Выбрать главу

Покорный судьбе и однажды покинувший дом, он предал забвению чувства, способные пробудить дрожь в его сердце, оставил за туманной полосой памяти своих братьев, чьи образы порой врывались в его сознание, но были столь расплывчаты, что едва ли он мог различить и узнать черты некогда дорогих ему лиц в призрачных контурах своих видений.

Его прежняя жизнь потеряла малейшее значение, словно все, что было с нею связано, вырвали из его сердца и втоптали в грязь, уничтожили, оставляя лишь отголоски прежней боли, не достающие до тех уголков души, где оставались чувствительные к прикосновениям вскрытые раны.

Дориан сбежал. Его родители были мертвы или бесследно исчезли в водовороте времени, и светлые лица их стерлись из памяти, оставляя после себя лишь пятна краски: зеленые глаза, золотистые волосы, розовая кожа.

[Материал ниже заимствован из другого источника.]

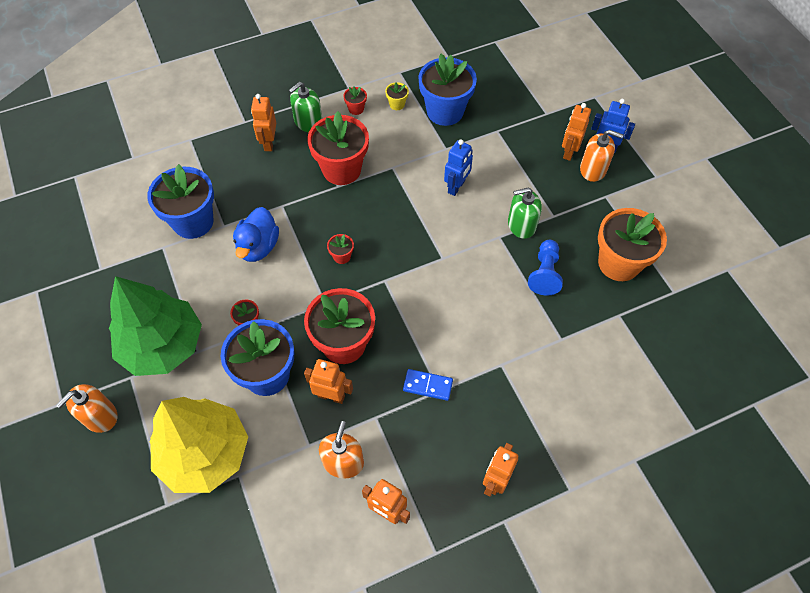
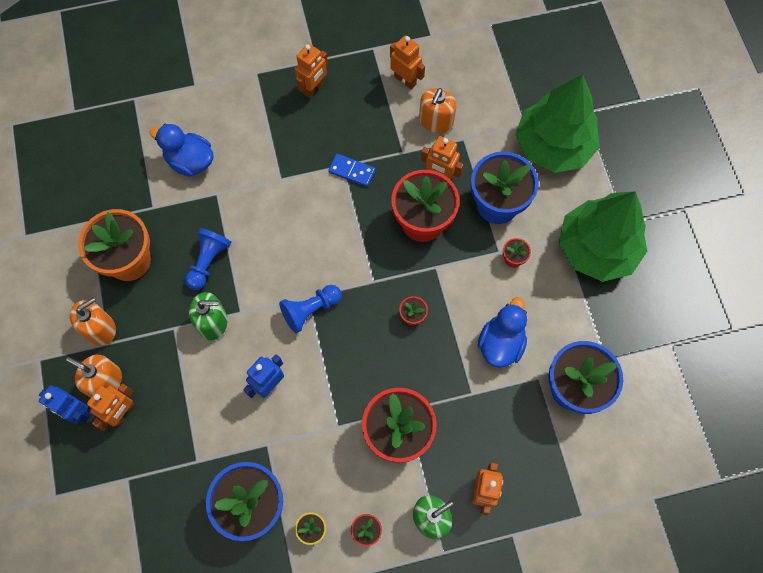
camera: 170 degrees left, 10 degrees up
(100, 416) = (648, 191): orange soap dispenser -> orange soap dispenser (100, 328)
(205, 453) = (553, 146): yellow tree -> green tree
(436, 247) = (310, 310): none -> blue pawn
(602, 368) = (190, 161): none -> blue duck

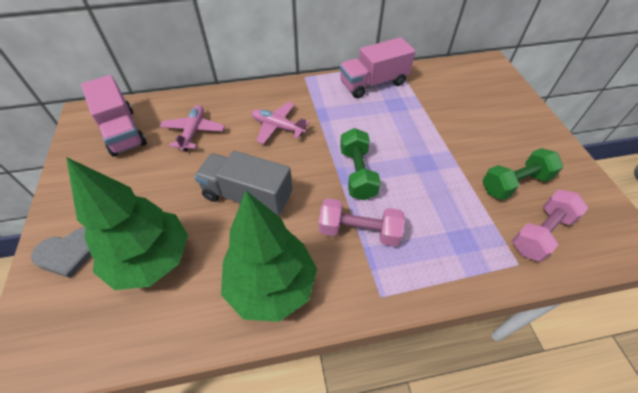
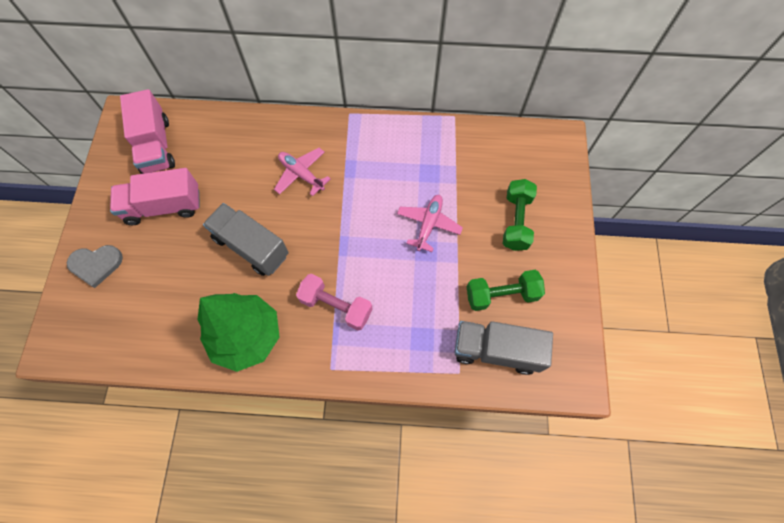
camera: 15 degrees right, 15 degrees up
(151, 260) = (158, 288): green tree -> none
(193, 132) = (220, 161): pink plane -> pink plane (428, 224)
(357, 173) = (357, 246): green dumbbell -> green dumbbell (516, 221)
(373, 83) = (418, 139): pink truck -> pink truck (164, 206)
(541, 233) = (496, 350): pink dumbbell -> grey truck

Оставляя после себя лишь прикосновения и иллюзию ароматов, они растворились в бледных лучах прошлого.

‍​‌‌​​‌‌‌​​‌​‌‌​‌​​​‌​‌‌‌​‌‌​​​‌‌​​‌‌​‌​‌​​​‌​‌‌‍

Дориан покинул все, что было ему дорого, бросив беззаботное существование и окунувшись в свои фантазии, закрывшись меж холодных стен шотландского города.
Остаться одному в мире невообразимо огромном и пустом, где бродят лишь уродливые оболочки, обрекающие на мучительное созерцание ужасов его, беззащитного ребенка, покинутого всеми богами, затерявшегося среди каменных подворотен, было тяжким испытанием, и он выдержал его, едва не переломившись в том месте, где камнем застывало его сердце.

Это было чем-то необъяснимым — его способность выбирать дороги -  он видел словно бы сквозь предметы, видел суть их во всех формах и разрозненностях, во всей мере их многослойности, видел пятнами краски, но не той, что наносят обыкновенно на холст, краски иной, если только можно определить столь по-материальному то странное и неизведанное, что представлялось порой его взору, обращенному так глубоко в суть предметов, очертаний их и бытия, что даже мысли поднимались на ступень выше любых существовавших мыслей человеческих.

Он открывал глаза, чтобы видеть мир и переносить на холст его тонкую красоту, подобную эфиру аромата, слои которого способен различить только знаток. Он закрывал глаза, чтобы погружаться в сон, который обещал ему видения, неотличимые от реальности, полные и открытые, растапливающие его душу и разливающие ее в новую форму, как разливают раскаленный металл.

Он желал запечатлеть мир, его дыхание, звук его трепещущего сердца, звук его пробуждения и его заката.
Его пленила чувственная и прозрачная красота природы. Он хотел запечатлеть ранний летний рассвет, преисполненный прелести столь чувственной, что самое воплощение нежности и неосязаемости терялось в нем; он хотел запечатлеть туманные осенние сумерки, полные мнимой тревоги, ползущие дымным облаком по пологу листвы и растворяющиеся в небе низком и тяжелом; его пленило сентябрьское небо столь невыразимо высокое, что глядя внутрь его просторов казалось, будто летишь сквозь него и счастлив, что никогда не увидишь края; его пленили северные фьорды, возвышающиеся из глубин холодного моря; молчащие холмы, неприступные сизые горы, равнины без конца и края ведущие путников своих к погибели, свинцовые скалы и пенные волны, и звездное небо с миллиардами несущихся в неизведанное галактик, и грозные тучи, и безмолвные заводи, и глубина всей ярости погибающего перед рассветом шторма. Порой он чувствовал, как желание изобразить тот мир, что открывался ему во всей своей чистоте и восставал необъятным простором перед его глазами, становилось единственным желанием, повелевающим его сердцем. Оно захватывало его и уничтожало, затягивало в свои пучины и не давало ему покоя. Возводя на месте своей страсти башню величия идеи и неизбежной своей погибели, он оставлял трещины у самого ее основания, и разум его, подвластный разрушению, сдавался, впуская в себя безумство.
Неограненный алмаз, поддавшийся грезам о предназначении своем и о своем грядущем счастье, отдавая душу свою в руки чудовищного ювелира, он заблуждался, полагая, что в бледных пальцах, сжимающих его горло, он сможет найти спасение. Он ошибался, принимая за объятия бессильную дрожь одинокого и жестокого существа, пришедшего за осколком его души, но не ради его спасения.